I’ve been writing about art for around fourteen years. I always wanted to be a journalist but wasn’t sure about what beat I wanted. Subjects like foreign affairs, fashion, travel, and art interested me. As an adult, I had a personal interest in art, and loved going to exhibitions. It probably started out from witnessing people like Barry McGee go from a graffiti artist to a fine artist in the San Francisco Bay Area, and as basic as it sounds, my passion for Impressionism started after I saw a Monet water lilies painting in Titanic. I never set out to be an art writer. Had I known I was going to be an art writer, I would have majored in art history. 
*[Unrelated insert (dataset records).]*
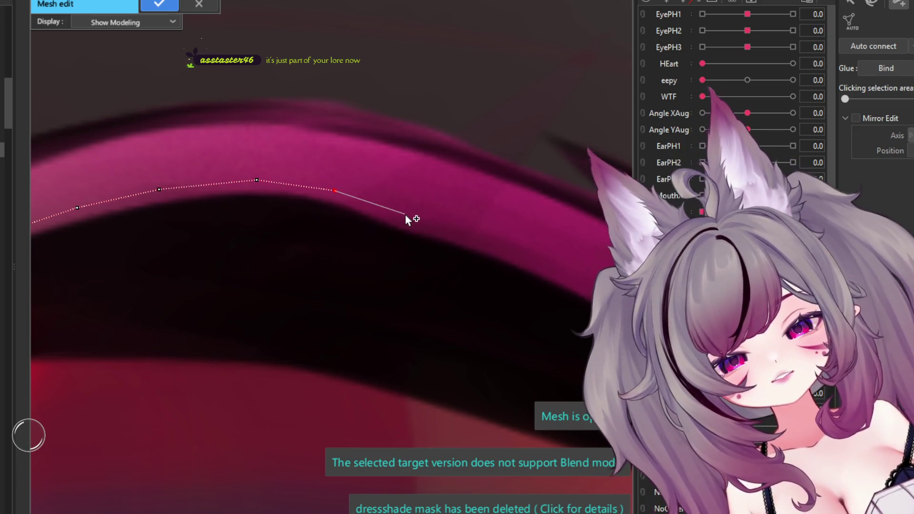
left_click(403, 211)
left_click(470, 235)
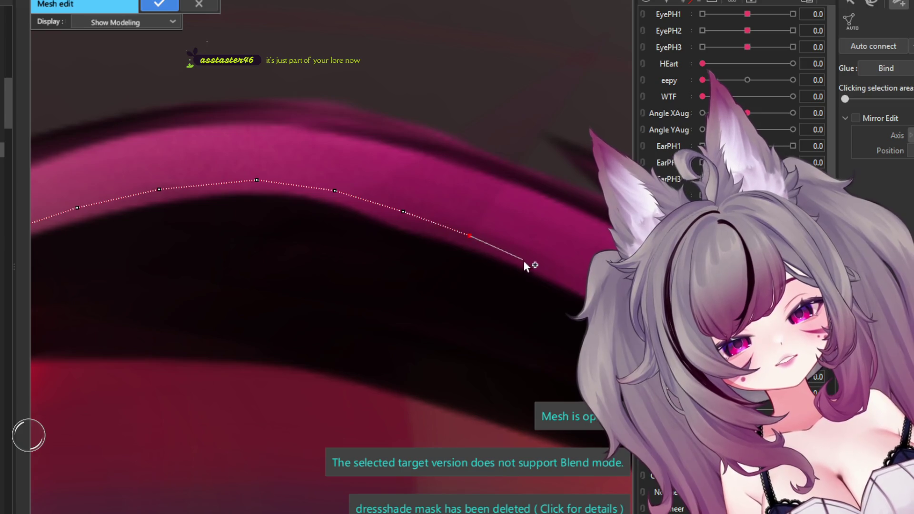
left_click(535, 265)
Step: Continue the outline to the lash's outer corner and flick
scroll(411, 218, "down", 2)
scroll(343, 185, "up", 2)
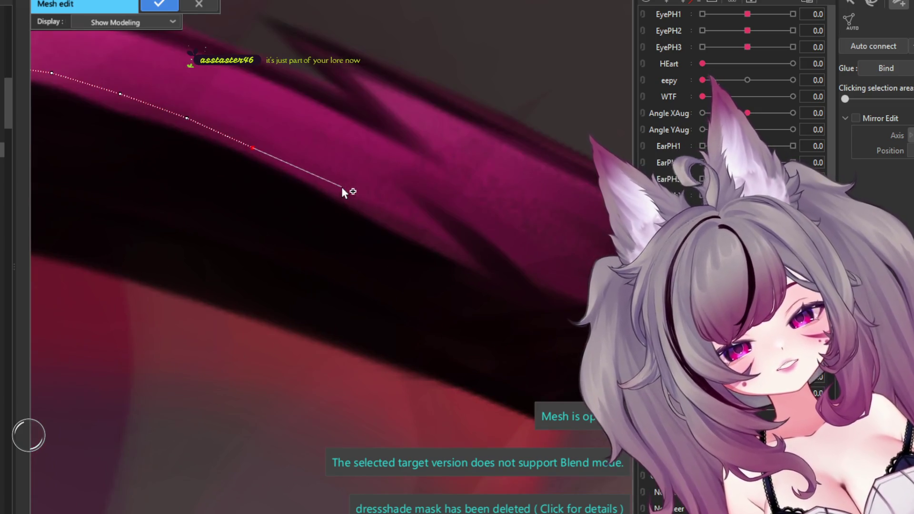
left_click(333, 185)
left_click(392, 219)
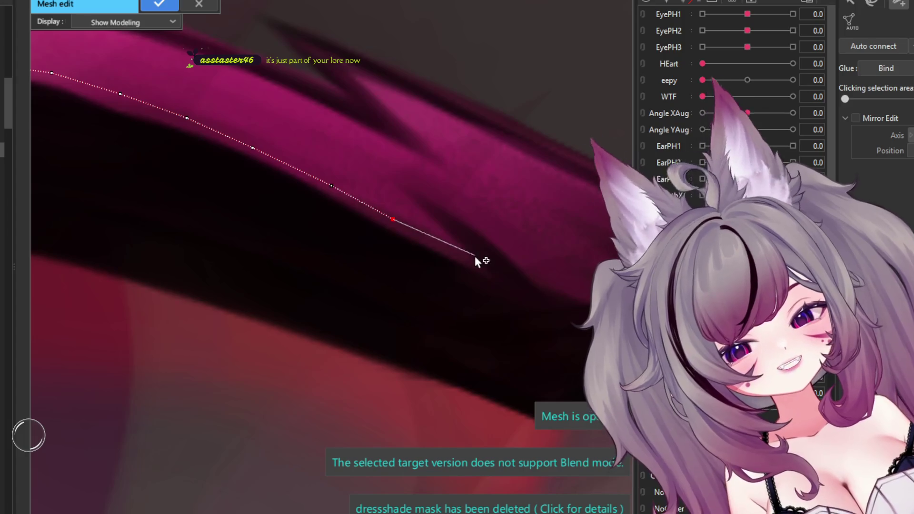
left_click(462, 253)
I started my career in hard news, but that could get heavy, and I found that I missed more creative subjects, so I started cold pitching interviews with artists and stories about art exhibitions to publications like the Economist and T, and they took them. When I had the opportunity to continue being an online producer at a major news network or write articles as the style editor for Artinfo for a pay cut, I took the pay cut to write more. Call it the naivete of youth; if I could rewind time I would have gone into tech or advertising. Back in 2010 it was much easier to survive on a full-time journalist’s or editor’s salary, so I didn’t worry too much about it not being too lucrative. I suppose I also believed that journalism was a career path in which I could always make a stable income. 

I started freelancing in 2013 after I was laid off at Artinfo. I had no idea what I was doing and nobody taught me. I started pitching, and I managed to regularly place articles. It was a lot easier back then. I could pitch something and get an assignment a few hours later. Now, you need to pitch weeks in advance, and editors need to run pitches by their teams, so I try not to pitch so last minute, but sometimes you can’t help it. Sometimes I’d randomly see an exhibition that I thought would be a great fit and pitch last minute. There are more exhibitions, artists, and art communications agencies than ever, but fewer platforms on which to publish criticism. For instance, in fashion, it’s easier for a designer to place their clothes on a celebrity than to get an editorial feature in a major publication. 
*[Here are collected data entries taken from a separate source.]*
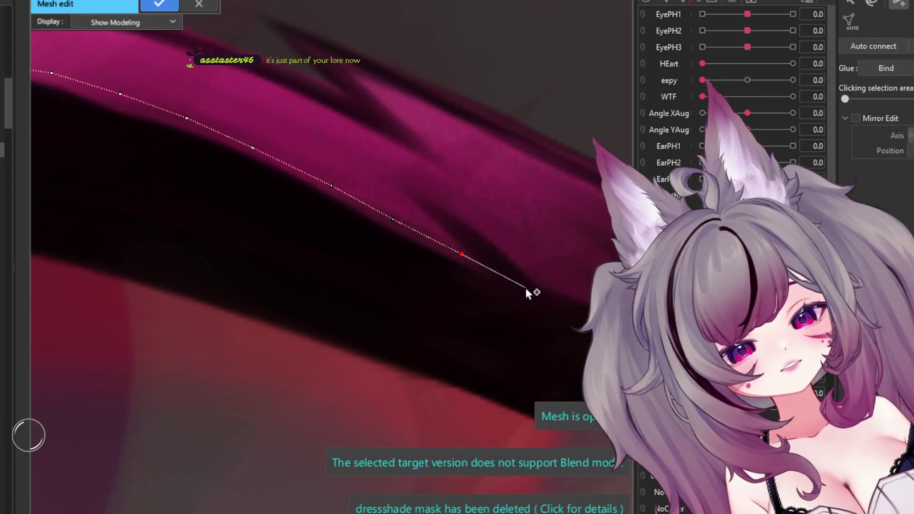
left_click(526, 287)
scroll(504, 282, "up", 2)
left_click(496, 296)
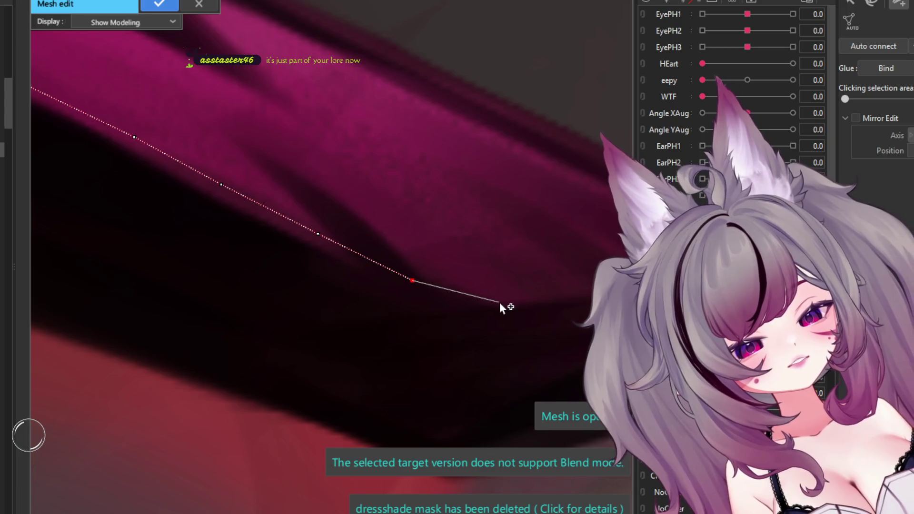
Step: Trace the outer lash wing's lower edge out to its pointed outer tip
scroll(499, 302, "down", 3)
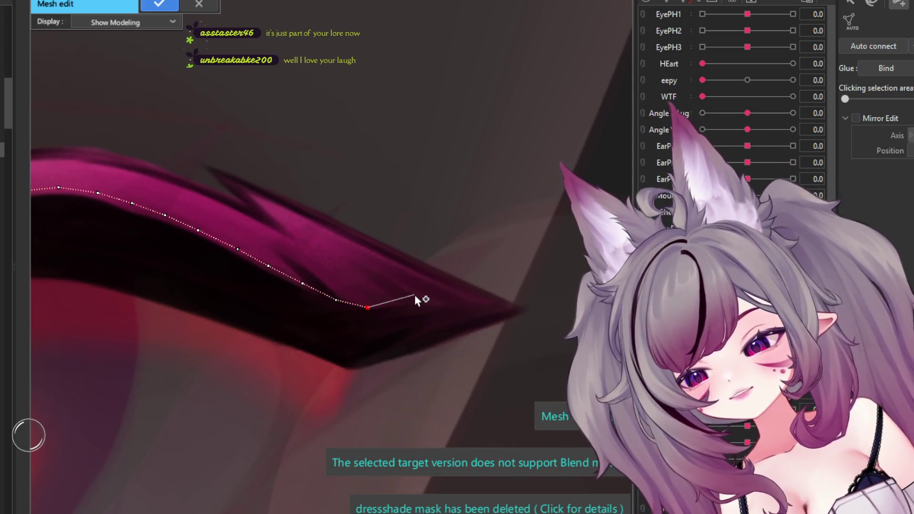
scroll(383, 298, "up", 2)
scroll(384, 320, "up", 1)
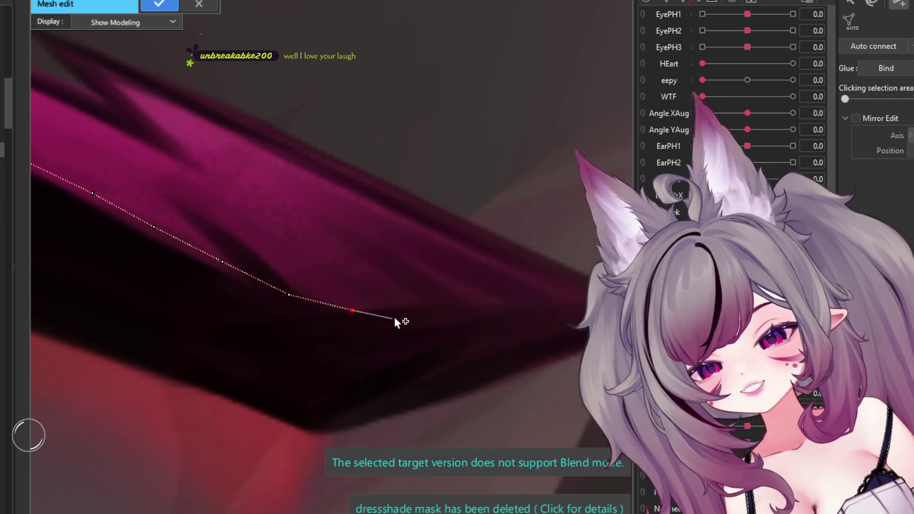
left_click(407, 307)
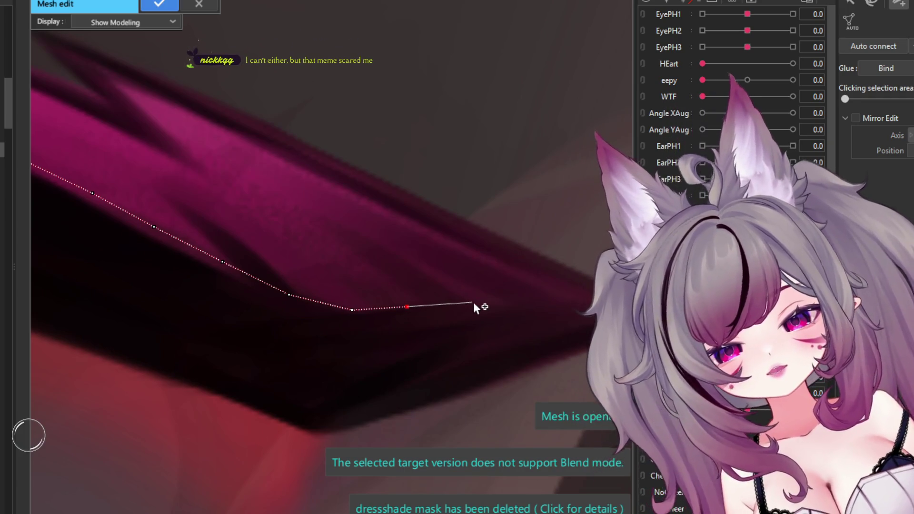
left_click(475, 302)
left_click(532, 300)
My writing educates the general public on art and culture; I usually don’t write for an art-specific audience specialized in art. My articles have helped careers, legitimized artists, and raised funds for institutions and organizations. My words have also put the spotlight on women artists and artists of color, two marginalized communities who deserve to be highlighted. It gives readers a window into a rarefied world that they don’t always have the opportunity to observe themselves. 

Phong Bui is absolutely correct when he says, “without a critical response and the documentation of exhibitions, a show might as well never have existed.” How will the world know art history when there is no documentation of an exhibition? There are too many exhibitions and too few platforms on which to document and review them. Something’s gotta give. What’s the solution? 

With social media and AI, things are a lot different. People don’t want to read, so I need to be savvy and venture into other mediums, like podcasts, Instagram, or TikTok. Written art criticism, or at the very least, features on artists and exhibitions, is essential for the general public and those in the art world to learn about art and to keep abreast of the changes. But I suppose, with all the opinions on social media, anybody and everybody could be a critic. 

Although we don’t get paid well, art writing has allowed me to travel around the world, visit places, exhibitions, and events I would have never seen otherwise and to engage with brilliant (and some not-so-brilliant) minds, ranging from my fellow writers and editors to artists and academics, curators, collectors, celebrities, and more. I may not be wealthy financially, but I certainly am in terms of cultural capital. 

I am still an art writer, but I can’t make a comfortable living freelancing or even working in-house at a publication. I’ve had to diversify my income streams in order to make a comfortable living, and I do that through copywriting, partnerships, and marketing projects. I’ve seen many young art writers work in art communications because it provides more stability than being a journalist, editor, or writer.  We do have to seize opportunities wherever and when they arise. Fortunately, they do.